Mara Tanelli (M’05) was born in Lodi, Italy, in 1978. She received the Laurea degree in computer science engineering and the Ph.D. degree in information engineering with a thesis on active braking control systems design for road vehicles from the Politecnico di Milano, in 2003 and 2007, respectively, and the Master of Science degree in computer science from the University of Illinois, Chicago, in 2003. She is currently an Assistant Professor of automatic control with the Dipartimento di Elettronica e Informazione, Politecnico di Milano. She is also currently with the Dipartimento di Ingegneria dell’Informazione e Metodi Matematici, Università degli studi di Bergamo, Dalmine, Italy. Her main research interests focus on control systems design for ground vehicles, estimation, and identification for automotive systems, control systems design for agricultural tractors, and identification and control for active energy management of data centers. Dr. Tanelli was a recipient of the Dimitri N. Chorafas Ph.D. Thesis Award and the Claudio Maffezzoni Ph.D. Thesis Award for her Ph.D. thesis. In 2008, she and her coauthors received the Rudolf Kalman Best Paper Award for the best paper published in 2007 in the ASME Journal of Dynamic Systems Measurement and Control.
Sergio M. Savaresi (M’00) was born in Manerbio, Italy, on 1968. He received the M.Sc. degree in electrical engineering and the Ph.D. degree in systems and control engineering from the Politecnico di Milano, Milan, Italy, in 1992 and 1996, respectively, and the M.Sc. degree in applied mathematics from the Catholic University, Brescia, Italy, in 2000. After the Ph.D., he was a Management Consultant with McKinsey & Company, Milan, Italy. He was a Visiting Researcher with Lund University, Lund, Sweden; University of Twente, Ensende, The Netherlands; Canberra National University, Australia; Stanford University, Stanford, CA; Minnesota University, Minneapolis; and Johannes Kepler University, Linz, Austria. Since 2006, he has been a Full Professor in automatic control with the Politecnico di Milano and is currently the Head of the “mOve” research team (http://move.dei.polimi.it). He is an author of six patents, over 60 papers on International Journals, and 150 papers on international conferences proceedings. His main interests include the areas of vehicles control, automotive systems, data analysis and system identification, nonlinear control theory, and control applications. Dr. Savaresi is an Associate Editor of the IEEE TRANSACTIONS ON CONTROL SYSTEMS TECHNOLOGY, the European Journal of Control, and the IET Control Theory and Applications. He is a member of the Editorial Board of the IEEE Control Systems Society.

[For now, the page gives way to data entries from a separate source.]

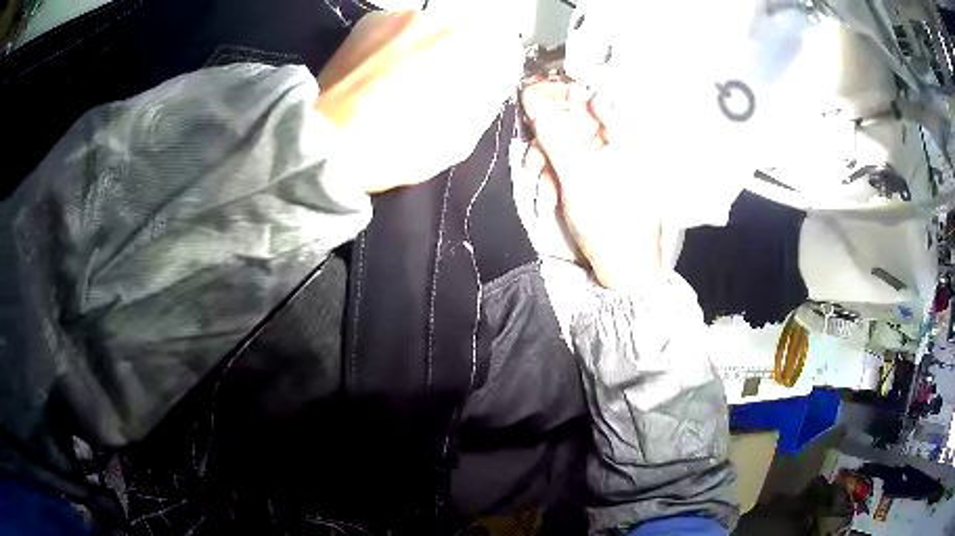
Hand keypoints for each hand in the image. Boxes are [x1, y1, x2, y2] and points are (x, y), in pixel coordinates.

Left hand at [316, 10, 521, 193]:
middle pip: (466, 36)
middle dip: (459, 58)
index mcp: (474, 48)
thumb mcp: (460, 138)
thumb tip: (485, 80)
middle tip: (434, 87)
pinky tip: (378, 71)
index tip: (476, 90)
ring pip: (431, 30)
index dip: (492, 73)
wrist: (326, 143)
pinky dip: (397, 45)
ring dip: (427, 49)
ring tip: (399, 81)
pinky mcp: (372, 20)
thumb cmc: (399, 147)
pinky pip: (399, 29)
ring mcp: (404, 14)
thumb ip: (483, 99)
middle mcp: (444, 19)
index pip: (504, 51)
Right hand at [520, 79, 661, 289]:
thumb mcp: (577, 175)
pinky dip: (551, 171)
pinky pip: (564, 159)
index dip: (557, 89)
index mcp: (624, 134)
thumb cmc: (610, 220)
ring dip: (544, 156)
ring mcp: (602, 157)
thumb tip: (532, 98)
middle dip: (547, 131)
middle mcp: (615, 139)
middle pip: (572, 115)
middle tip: (531, 148)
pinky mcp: (591, 173)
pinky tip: (547, 189)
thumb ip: (554, 133)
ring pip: (563, 138)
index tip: (529, 92)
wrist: (621, 264)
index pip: (588, 93)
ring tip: (540, 178)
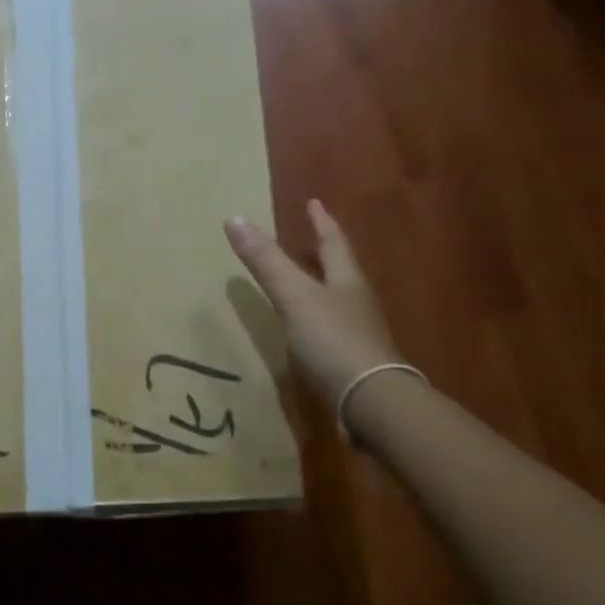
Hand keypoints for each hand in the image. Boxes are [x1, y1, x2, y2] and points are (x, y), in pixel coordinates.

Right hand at [224, 199, 400, 406]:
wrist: (369, 401)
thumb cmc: (332, 340)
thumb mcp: (294, 296)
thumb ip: (265, 262)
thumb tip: (234, 218)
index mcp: (346, 281)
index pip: (333, 242)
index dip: (321, 222)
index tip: (314, 203)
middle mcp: (356, 302)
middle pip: (340, 270)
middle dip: (324, 253)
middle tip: (310, 239)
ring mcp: (358, 333)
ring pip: (338, 300)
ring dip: (322, 286)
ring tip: (305, 282)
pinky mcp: (353, 361)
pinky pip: (333, 330)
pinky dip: (318, 320)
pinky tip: (307, 331)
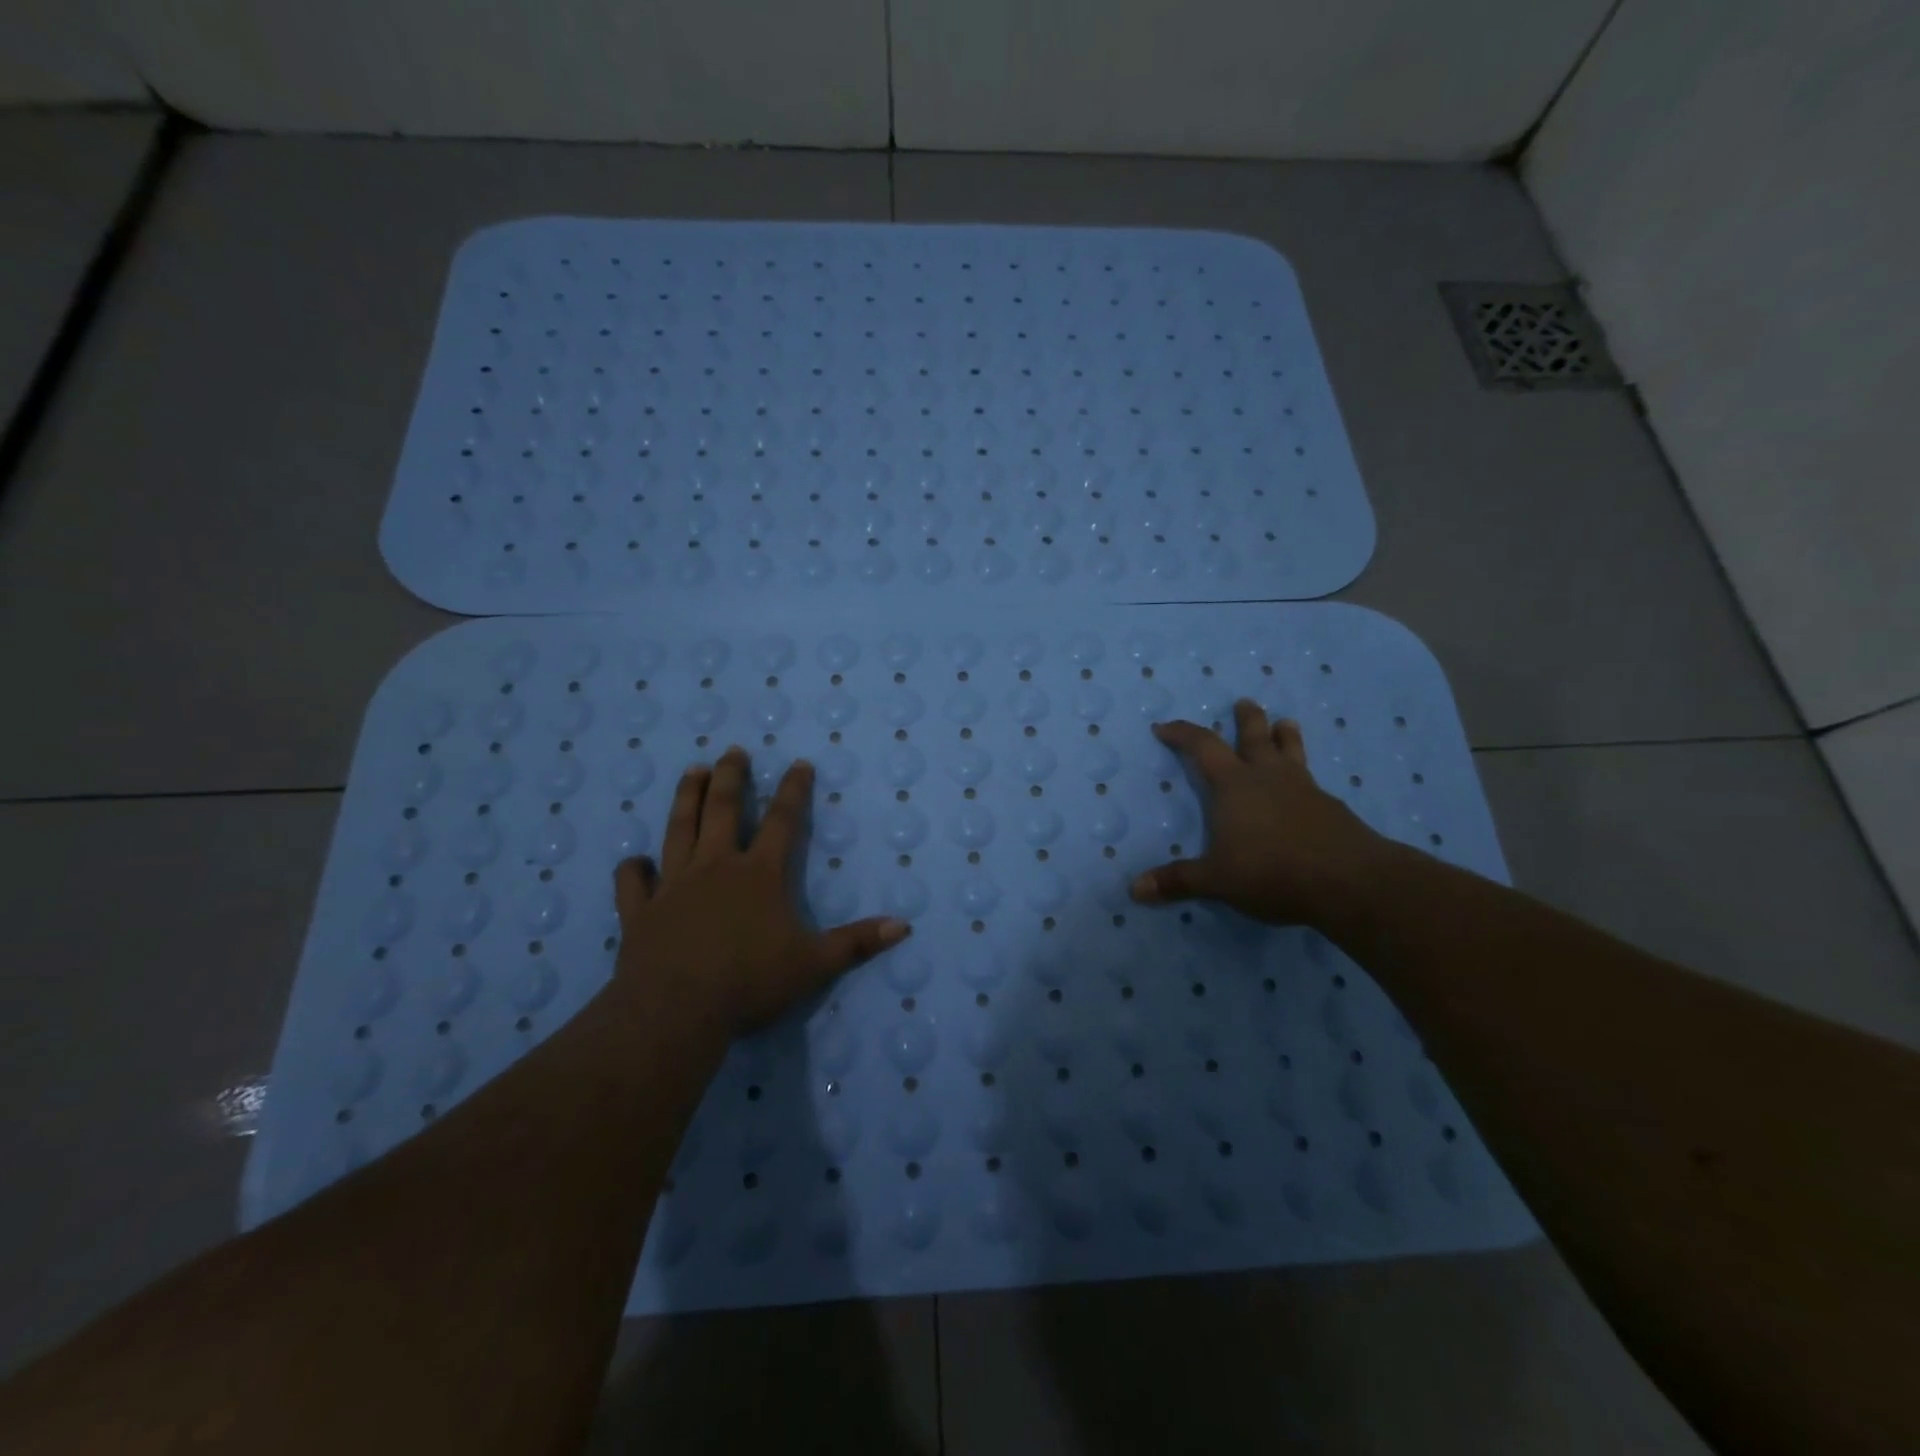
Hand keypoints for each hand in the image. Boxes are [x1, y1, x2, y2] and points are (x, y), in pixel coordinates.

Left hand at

Luca Fabbri was born in Owo, Nigeria, in 1963. He received the M.Sc. degree in mechanical engineering from the University of Padova, Padova, Italy, in 1990. From 1990 to 1993, he was with Aprilia, working as a mechanical designer in the racing unit. From 1993 to 2006, he was responsible for vehicle development in the racing unit, where he led the design and development of racing motorcycles for the categories 125cc, 250cc, 500cc, and SuperBike. Currently, he is the Innovation Manager of the Motorcycle Engineering section for the brand Units Aprilia e Derbi within the Piaggio Group.